Optical Character Recognition is one of the main applications of Artificial Neural Network. Character recognition concept is the difficult one comparing with the other applications. In the beginning it looks like simple. But applying this application in a system is very difficult in practical. Optical Character Recognition plays very important role in the various companies and various industries. Optical Character Recognition is mainly used in the fields of shipping and banking sectors. An automatic scanning method is used the U.S post offices. It is used to recognize the numerical digits of ZIP codes. The numerical characters are in the form of printed image. This printed image will be recognized by the Optical Character Recognition system. Optical Character Recognition is the procedure to recognize the character images, printed or scanned images. The system produces the approximate output based on the input given to system to recognize. Optical Character Recognition is one of the main fields of computer science. It reads the text from the image format and provides the output based on the input given. An Optical Character Recognition system can able to get a magazine or book as an input to recognize or modify the content to get the required output format. In the Optical Character Recognition system the inputs such as bitmap image or scanned image will be analyzed for the light and dark places of that image. It is used to identify each and every alphabets and numeric digits. Optical Character Recognition system is mainly used in many libraries. Optical Character Recognition system is also used for the credit card slips, arrange the mails and to process the checks in many banking sectors. A huge number of magazines, articles and letters are prepared and sorted using the Optical Character Recognition system every day to speed the process.

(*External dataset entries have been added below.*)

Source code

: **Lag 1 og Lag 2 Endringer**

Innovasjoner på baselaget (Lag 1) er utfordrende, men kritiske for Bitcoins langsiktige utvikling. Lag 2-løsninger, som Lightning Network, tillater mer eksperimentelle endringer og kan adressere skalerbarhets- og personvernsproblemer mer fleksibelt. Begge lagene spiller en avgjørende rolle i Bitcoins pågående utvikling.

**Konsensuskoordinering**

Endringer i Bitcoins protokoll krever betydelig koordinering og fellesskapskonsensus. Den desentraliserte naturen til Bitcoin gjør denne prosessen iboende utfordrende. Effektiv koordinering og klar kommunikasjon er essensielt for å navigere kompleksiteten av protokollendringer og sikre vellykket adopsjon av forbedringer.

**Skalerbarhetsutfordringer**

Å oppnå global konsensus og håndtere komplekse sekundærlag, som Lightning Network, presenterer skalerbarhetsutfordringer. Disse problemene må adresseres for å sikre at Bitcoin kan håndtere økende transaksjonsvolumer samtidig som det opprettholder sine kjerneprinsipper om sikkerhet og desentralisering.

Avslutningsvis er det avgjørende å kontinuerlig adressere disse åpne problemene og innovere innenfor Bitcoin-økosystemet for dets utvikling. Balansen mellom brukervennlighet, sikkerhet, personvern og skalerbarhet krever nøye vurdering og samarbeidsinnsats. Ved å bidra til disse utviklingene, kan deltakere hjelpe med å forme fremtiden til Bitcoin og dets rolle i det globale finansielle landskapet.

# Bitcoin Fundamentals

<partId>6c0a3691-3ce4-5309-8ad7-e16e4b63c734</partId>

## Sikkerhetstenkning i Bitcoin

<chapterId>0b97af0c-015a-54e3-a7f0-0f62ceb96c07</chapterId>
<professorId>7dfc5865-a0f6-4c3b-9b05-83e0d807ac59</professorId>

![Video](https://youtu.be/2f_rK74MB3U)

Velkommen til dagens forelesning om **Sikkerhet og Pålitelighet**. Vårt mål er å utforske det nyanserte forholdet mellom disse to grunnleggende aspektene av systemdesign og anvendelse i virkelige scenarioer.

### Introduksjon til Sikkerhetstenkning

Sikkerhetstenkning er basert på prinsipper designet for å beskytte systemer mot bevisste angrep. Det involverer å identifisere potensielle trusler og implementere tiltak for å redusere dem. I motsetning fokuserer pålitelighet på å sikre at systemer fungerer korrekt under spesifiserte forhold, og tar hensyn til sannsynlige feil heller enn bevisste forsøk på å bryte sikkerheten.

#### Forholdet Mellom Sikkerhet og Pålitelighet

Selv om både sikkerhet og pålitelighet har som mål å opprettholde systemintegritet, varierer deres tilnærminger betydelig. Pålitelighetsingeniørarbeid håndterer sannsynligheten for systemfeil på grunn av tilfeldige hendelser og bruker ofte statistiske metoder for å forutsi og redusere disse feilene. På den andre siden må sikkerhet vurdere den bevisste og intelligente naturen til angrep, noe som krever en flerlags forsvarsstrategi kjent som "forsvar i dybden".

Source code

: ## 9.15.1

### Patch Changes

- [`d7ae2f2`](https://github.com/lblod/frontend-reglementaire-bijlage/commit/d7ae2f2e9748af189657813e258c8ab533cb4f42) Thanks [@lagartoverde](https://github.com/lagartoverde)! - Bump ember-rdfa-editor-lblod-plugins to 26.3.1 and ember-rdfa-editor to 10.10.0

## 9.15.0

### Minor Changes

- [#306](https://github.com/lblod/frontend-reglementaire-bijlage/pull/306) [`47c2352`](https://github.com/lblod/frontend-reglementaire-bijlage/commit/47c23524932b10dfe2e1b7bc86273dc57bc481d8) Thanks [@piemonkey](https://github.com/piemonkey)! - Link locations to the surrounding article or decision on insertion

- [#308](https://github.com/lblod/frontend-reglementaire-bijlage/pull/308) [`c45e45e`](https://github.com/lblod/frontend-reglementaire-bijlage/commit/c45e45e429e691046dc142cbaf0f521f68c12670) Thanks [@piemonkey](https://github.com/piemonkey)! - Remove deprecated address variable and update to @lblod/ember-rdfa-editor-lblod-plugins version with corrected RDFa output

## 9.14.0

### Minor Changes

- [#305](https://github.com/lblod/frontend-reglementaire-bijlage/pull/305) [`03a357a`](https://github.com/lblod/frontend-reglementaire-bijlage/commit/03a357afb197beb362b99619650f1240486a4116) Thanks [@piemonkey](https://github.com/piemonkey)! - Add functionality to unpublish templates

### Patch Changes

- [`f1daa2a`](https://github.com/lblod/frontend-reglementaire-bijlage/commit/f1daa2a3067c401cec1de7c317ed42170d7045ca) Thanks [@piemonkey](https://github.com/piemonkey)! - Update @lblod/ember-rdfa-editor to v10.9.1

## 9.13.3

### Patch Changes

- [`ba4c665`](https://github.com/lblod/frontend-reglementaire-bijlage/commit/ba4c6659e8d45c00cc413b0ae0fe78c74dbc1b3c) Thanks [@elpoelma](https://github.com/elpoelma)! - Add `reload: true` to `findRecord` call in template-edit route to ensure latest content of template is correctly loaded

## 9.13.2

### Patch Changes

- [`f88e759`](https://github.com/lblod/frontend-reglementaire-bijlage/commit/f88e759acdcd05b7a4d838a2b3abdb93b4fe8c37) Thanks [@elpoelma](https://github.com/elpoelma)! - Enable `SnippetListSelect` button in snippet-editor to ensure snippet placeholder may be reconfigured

Every Optical Character Recognition system contains complex software to analyze and recognize the images. Some of the Optical Character Recognition system includes the combination of both specialized hardware and complex software for recognizing the alpha numeric characters, even though many low cost systems performing this process entirely by software. Some of the advanced Optical Character Recognition systems can able to recognize the text in various fonts and styles. The advanced Optical Character Recognition systems also have the complexity with handwritten characters and texts. The Optical Character Recognition systems are already being used in many industries and fields. But it required huge time to recognize on those days. But nowadays it becomes simpler, efficient and it can able to perform in a few seconds. The advanced Optical Character Recognition system is widely used in many fields of industries, because of its cost effectiveness and time consuming properties.

In the olden days the Optical Character Recognition system can be used. First the source document should be scanned through an optical scanner for reading the documents and pages as an image file. It was in the form of dots. And much complex software was used for recognizing the content present in the document. The Optical Character Recognition system software starts the process to recognize. This software can differentiate the images and alpha numeric texts. And it can identify the characters in the light and dark places.

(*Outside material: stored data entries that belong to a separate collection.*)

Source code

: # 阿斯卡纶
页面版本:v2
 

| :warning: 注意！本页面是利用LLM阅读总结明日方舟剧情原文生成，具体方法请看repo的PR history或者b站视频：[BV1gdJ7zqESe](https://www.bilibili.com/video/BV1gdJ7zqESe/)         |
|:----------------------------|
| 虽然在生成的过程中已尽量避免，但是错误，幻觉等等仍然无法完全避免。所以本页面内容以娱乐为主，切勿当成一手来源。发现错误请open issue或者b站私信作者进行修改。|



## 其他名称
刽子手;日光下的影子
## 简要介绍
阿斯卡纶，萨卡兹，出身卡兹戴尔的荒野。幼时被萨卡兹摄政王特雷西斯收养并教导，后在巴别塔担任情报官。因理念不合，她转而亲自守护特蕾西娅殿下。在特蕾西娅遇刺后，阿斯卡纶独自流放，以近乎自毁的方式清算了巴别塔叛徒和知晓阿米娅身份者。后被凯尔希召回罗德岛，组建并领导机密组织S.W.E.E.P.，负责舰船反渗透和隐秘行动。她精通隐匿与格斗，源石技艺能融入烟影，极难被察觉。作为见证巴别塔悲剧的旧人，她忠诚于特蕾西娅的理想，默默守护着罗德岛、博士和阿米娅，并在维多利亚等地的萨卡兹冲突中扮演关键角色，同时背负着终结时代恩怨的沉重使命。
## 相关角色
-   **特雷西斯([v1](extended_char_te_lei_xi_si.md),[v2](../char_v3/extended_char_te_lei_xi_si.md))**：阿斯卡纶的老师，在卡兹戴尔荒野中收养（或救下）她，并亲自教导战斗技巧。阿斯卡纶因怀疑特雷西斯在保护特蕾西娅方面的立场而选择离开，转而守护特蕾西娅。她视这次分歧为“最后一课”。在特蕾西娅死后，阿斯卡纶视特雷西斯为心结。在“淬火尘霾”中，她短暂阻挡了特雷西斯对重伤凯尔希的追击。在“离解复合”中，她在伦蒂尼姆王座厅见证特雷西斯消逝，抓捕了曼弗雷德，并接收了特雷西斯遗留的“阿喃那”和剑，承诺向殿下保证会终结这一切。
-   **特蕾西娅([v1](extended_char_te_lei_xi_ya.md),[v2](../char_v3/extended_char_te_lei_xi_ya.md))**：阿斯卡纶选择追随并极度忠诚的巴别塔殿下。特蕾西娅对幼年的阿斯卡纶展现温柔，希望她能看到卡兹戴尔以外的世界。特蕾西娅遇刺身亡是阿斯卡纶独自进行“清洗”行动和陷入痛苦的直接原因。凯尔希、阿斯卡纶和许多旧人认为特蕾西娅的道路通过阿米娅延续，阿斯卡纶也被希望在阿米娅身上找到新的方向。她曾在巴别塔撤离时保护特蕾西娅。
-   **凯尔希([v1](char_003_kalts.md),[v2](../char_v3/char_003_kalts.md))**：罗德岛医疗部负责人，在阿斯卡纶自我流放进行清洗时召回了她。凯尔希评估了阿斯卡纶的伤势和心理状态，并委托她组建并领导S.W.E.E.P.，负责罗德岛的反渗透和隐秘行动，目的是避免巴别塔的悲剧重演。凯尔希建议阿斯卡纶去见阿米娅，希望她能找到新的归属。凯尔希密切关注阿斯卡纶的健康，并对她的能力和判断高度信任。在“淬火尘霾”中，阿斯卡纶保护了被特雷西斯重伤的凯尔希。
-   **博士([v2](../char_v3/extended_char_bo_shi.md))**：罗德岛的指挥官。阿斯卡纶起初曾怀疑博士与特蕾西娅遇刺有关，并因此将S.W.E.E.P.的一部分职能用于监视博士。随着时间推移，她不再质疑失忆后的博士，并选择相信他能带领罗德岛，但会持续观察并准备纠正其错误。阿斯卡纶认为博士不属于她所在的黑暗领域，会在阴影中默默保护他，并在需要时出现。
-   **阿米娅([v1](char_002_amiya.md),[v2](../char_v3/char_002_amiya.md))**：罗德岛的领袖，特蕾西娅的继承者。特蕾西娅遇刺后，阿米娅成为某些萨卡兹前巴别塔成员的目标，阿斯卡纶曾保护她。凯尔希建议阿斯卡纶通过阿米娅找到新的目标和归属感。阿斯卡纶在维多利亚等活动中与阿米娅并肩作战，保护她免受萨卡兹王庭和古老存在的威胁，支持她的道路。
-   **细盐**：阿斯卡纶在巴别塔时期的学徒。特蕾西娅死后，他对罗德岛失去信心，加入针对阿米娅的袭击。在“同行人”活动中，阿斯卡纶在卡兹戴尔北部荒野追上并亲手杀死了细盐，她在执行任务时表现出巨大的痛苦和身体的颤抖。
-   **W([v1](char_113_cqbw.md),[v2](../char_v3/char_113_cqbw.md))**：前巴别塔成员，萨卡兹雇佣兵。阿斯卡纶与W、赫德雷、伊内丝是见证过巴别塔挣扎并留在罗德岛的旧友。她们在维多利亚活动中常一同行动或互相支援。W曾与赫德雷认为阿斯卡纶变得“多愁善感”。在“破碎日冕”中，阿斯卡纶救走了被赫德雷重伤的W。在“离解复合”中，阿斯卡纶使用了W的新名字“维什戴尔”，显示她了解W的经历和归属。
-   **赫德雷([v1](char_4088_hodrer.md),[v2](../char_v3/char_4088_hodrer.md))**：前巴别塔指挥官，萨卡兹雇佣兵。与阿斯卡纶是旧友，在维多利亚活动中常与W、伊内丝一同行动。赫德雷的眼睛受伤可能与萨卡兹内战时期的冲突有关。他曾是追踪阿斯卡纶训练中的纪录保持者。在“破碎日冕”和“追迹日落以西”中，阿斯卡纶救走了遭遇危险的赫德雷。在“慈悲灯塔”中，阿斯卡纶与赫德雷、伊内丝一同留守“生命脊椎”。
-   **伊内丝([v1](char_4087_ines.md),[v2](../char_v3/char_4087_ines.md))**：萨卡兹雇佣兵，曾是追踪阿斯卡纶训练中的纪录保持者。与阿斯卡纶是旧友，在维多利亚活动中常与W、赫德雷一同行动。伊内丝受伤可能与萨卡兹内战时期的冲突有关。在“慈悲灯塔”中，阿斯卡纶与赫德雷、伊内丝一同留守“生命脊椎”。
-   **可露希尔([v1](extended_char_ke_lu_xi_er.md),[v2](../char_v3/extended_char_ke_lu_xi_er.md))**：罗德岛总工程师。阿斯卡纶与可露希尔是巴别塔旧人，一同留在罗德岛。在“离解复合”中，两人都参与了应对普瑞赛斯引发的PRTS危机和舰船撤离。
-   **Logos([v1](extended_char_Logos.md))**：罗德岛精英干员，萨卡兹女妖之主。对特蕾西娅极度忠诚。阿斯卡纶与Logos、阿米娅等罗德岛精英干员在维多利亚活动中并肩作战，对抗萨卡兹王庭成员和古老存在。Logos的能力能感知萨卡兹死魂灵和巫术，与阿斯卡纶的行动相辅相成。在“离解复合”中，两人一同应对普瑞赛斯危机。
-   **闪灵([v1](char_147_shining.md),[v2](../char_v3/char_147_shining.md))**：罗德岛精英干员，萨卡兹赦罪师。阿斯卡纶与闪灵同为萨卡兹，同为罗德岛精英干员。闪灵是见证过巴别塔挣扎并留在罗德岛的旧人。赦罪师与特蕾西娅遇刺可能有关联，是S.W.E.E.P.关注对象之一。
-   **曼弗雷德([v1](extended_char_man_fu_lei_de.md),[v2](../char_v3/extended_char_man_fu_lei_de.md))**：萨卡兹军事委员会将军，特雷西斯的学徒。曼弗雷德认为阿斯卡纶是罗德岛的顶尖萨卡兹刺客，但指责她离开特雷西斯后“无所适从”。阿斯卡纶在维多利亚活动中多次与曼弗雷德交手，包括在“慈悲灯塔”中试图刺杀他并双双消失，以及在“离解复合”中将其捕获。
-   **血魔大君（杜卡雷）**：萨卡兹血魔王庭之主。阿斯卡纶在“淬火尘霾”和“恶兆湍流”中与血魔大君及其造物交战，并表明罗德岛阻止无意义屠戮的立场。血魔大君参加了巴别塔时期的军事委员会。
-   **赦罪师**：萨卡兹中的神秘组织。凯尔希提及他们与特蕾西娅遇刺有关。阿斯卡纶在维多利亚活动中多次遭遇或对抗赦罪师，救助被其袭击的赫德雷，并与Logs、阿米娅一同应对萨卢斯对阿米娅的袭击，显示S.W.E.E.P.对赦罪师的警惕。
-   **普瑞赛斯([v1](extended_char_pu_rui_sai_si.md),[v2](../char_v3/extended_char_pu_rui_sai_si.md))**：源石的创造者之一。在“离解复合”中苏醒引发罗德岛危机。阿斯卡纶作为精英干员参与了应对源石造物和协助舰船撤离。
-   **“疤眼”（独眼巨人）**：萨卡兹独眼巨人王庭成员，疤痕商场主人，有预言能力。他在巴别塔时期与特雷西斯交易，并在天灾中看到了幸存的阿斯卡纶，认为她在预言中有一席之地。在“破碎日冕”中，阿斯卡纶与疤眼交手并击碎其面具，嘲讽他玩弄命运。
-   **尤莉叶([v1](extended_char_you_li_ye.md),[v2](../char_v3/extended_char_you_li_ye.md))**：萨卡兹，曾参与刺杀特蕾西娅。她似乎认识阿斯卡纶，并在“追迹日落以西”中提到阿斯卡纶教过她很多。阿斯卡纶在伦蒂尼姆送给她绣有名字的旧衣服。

The older Optical Character Recognition system compares this image with existing bitmap images. This process can be done based on the style and fonts present in the image. The present Optical Character Recognition system used various algorithms for the recognition process. Neural network technology algorithms are used to analyze the text characters. Each and every procedure identifies the dark and lights areas and also the character strokes. And it matches with the stored bitmap images to produce the result based on the character strokes. The advanced Optical Character Recognition software system can able to recognize a various font and texts. But it is still difficult to recognize the handwritten characters efficiently. The programmers are handling many approaches and procedures to improve the efficiency of handwriting recognition.